Quote the River Plate news item word for word, beginning at the words "Almeyda, a midfielder" and ending after the words "Stadium, through suspension.".

Start of SELECTED TEXT

ARGENTINA: The new head coach of River Plate, Matias Almeyda, says he is happy to be coaching the team he previously played for adding there is a long road to come back from its historic relegation
Record ID:
253894
ARGENTINA: The new head coach of River Plate, Matias Almeyda, says he is happy to be coaching the team he previously played for adding there is a long road to come back from its historic relegation
- Title: ARGENTINA: The new head coach of River Plate, Matias Almeyda, says he is happy to be coaching the team he previously played for adding there is a long road to come back from its historic relegation
- Date: 12th July 2011
- Summary: BUENOS AIRES, ARGENTINA (FILE) (REUTERS) EXTERIOR OF THE RIVER PLATE STADIUM VARIOUS OF RIVER FANS WALKING TO THE STADIUM
- Embargoed: 27th July 2011 13:00
- Keywords:
- Location: Argentina, Argentina
- Country: Argentina
- Topics: Sports
- Reuters ID: LVAM1G2MQUWNNQJE0Z8Z2D6NFLY
- Story Text: New River Plate head coach Matias Almeyda said Monday (July 11) he looks forward to coaching the team in the Nacional B next season and is ready to leave his playing days behind and work to bring River back from its historic relegation.
The record 33 time Argentine league champions went down for the first time in their 110-year existence last month when they lost a relegation-promotion playoff against Nacional B side Belgrano 3-1 on aggregate.
Almeyda, a midfielder who played for Parma and Lazio in Italy and Argentina at the 1998 and 2002 World Cups, was a part of the relegated team this season but missed the decisive second leg, a 1-1 draw at River's Monumental Stadium, through suspension.
At his first news conference as the team's coach, the 37-year-old said he looks forward to his new role at the club, one of Argentina's biggest and most popular, and is ready to leave his playing days behind him.

End of SELECTED TEXT
Start of EXTRACTED RECORDS

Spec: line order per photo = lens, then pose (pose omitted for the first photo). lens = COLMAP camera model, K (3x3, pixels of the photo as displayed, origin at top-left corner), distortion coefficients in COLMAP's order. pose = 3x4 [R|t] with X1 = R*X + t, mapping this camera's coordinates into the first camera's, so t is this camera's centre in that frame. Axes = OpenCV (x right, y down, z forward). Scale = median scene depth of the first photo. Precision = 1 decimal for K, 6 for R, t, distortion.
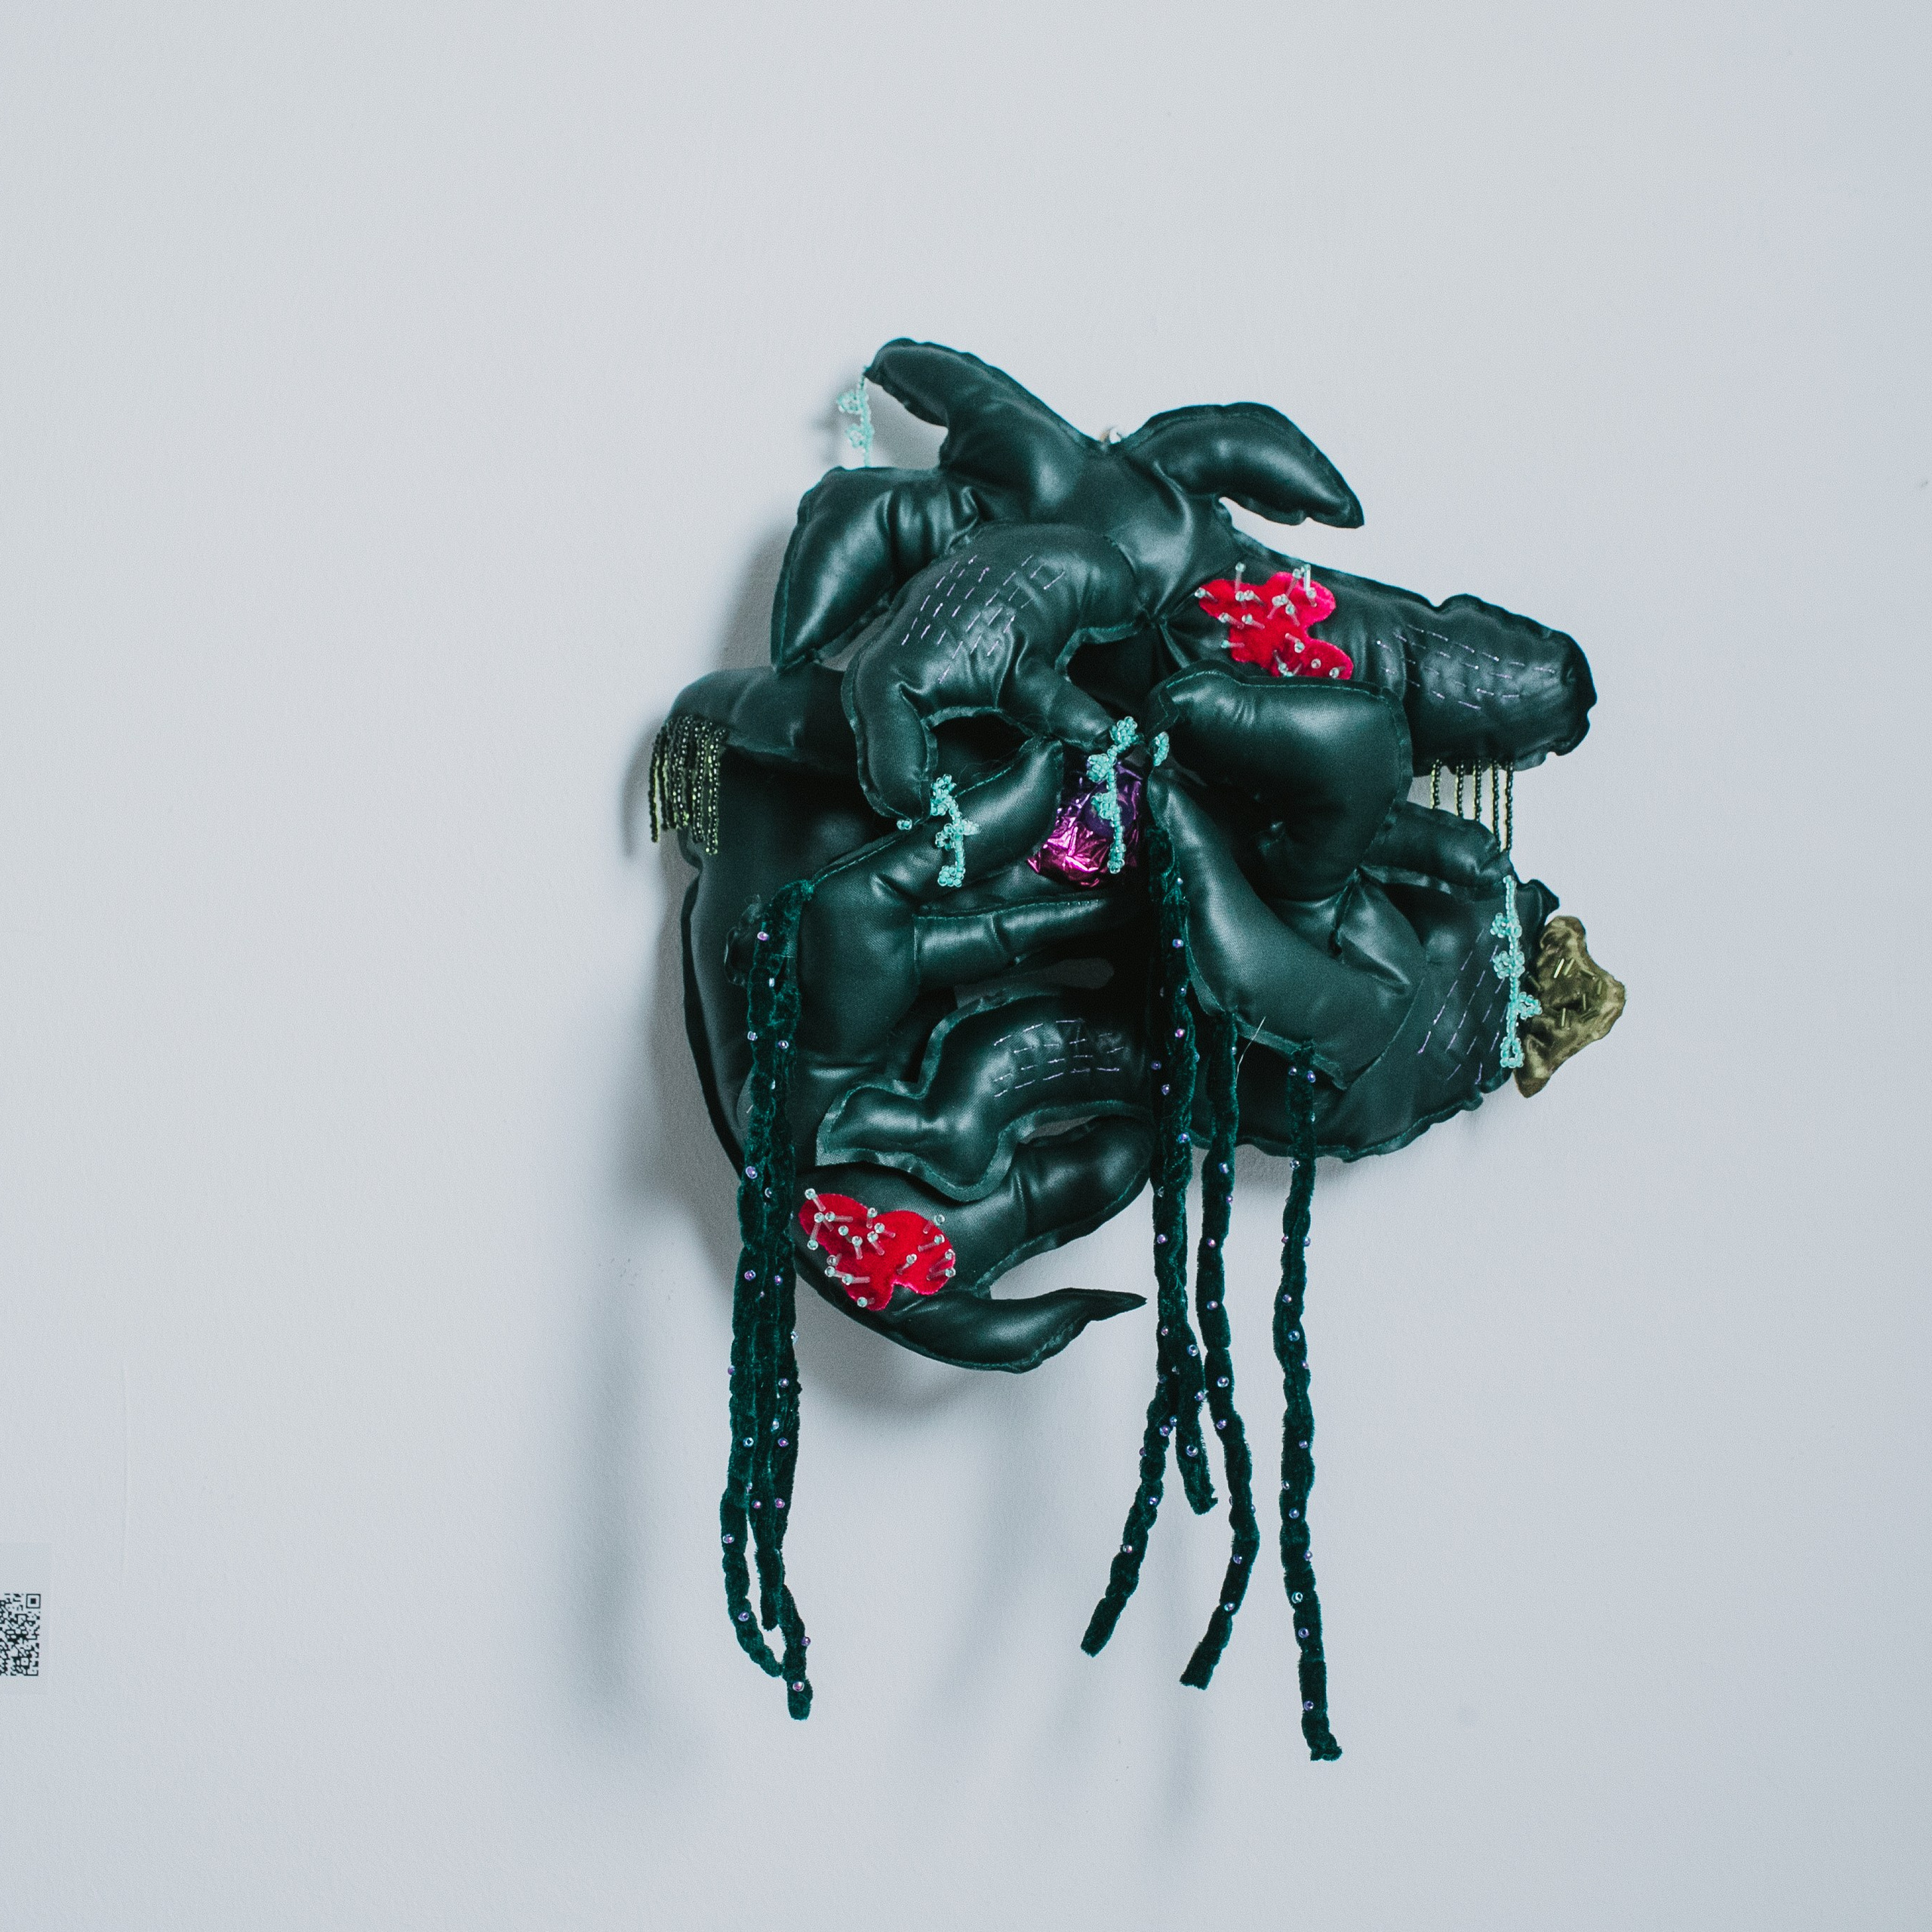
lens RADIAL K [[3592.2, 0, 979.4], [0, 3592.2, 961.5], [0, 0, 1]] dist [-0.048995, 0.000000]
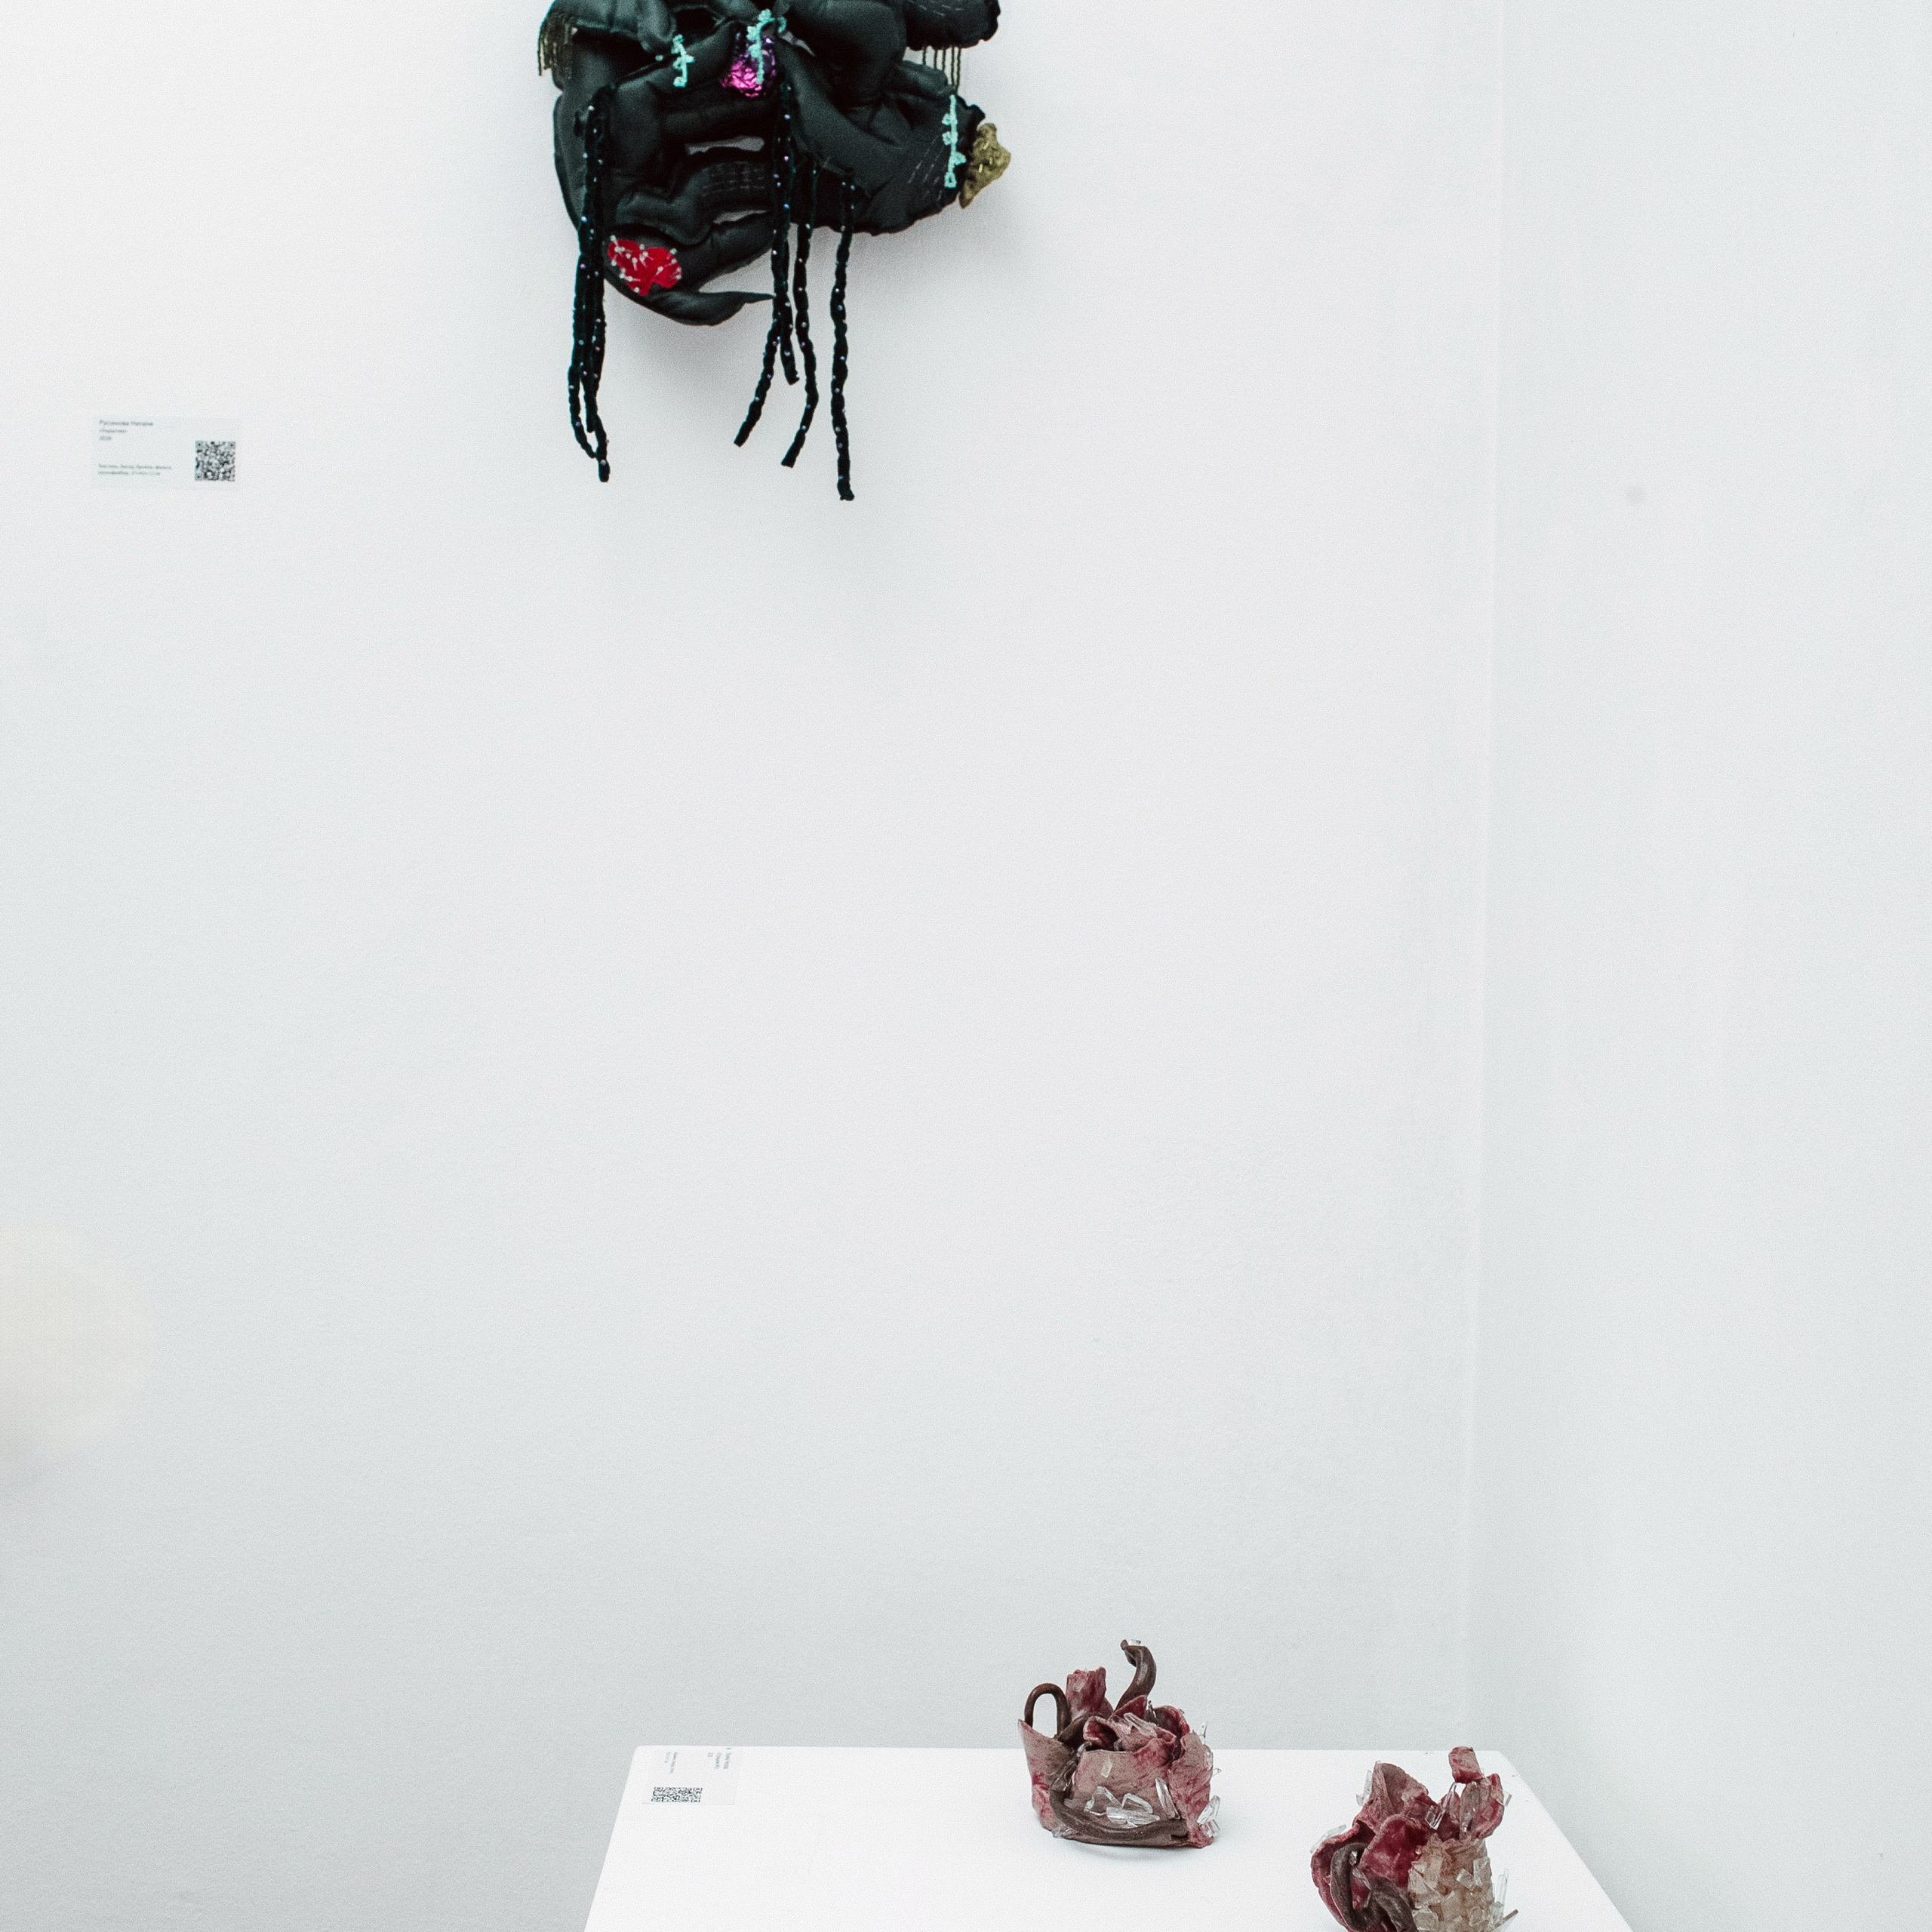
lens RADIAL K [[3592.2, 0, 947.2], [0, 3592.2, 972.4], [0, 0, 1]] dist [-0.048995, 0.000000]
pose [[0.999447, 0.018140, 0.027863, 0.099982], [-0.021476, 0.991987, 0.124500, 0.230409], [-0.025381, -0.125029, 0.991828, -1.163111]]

End of EXTRACTED RECORDS
Start of EXTRACTED RECORDS

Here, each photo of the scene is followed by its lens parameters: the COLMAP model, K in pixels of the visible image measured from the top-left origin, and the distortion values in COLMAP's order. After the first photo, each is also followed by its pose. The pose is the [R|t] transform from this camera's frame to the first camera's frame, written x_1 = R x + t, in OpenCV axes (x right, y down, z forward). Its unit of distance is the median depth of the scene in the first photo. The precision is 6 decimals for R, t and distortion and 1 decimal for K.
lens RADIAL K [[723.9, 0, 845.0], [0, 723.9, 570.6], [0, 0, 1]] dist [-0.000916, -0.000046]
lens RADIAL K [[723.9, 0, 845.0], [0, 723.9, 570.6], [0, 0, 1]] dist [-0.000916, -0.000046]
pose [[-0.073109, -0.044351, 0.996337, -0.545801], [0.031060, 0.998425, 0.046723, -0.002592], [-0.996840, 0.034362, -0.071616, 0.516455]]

End of EXTRACTED RECORDS
Start of EXTRACTED RECORDS

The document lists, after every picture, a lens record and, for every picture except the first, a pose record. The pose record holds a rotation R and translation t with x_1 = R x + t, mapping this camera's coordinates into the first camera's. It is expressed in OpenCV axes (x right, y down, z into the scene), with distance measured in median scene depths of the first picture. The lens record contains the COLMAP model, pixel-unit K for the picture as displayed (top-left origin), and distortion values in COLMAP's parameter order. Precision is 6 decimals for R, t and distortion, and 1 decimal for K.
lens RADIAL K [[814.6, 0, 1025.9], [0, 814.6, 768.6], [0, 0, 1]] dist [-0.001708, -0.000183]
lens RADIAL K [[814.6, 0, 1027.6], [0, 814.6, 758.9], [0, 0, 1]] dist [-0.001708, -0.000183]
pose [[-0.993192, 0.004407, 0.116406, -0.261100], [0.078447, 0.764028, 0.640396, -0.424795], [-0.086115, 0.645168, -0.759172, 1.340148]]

End of EXTRACTED RECORDS

**ANSWER TO THIS PROBLEM**
Almeyda, a midfielder who played for Parma and Lazio in Italy and Argentina at the 1998 and 2002 World Cups, was a part of the relegated team this season but missed the decisive second leg, a 1-1 draw at River's Monumental Stadium, through suspension.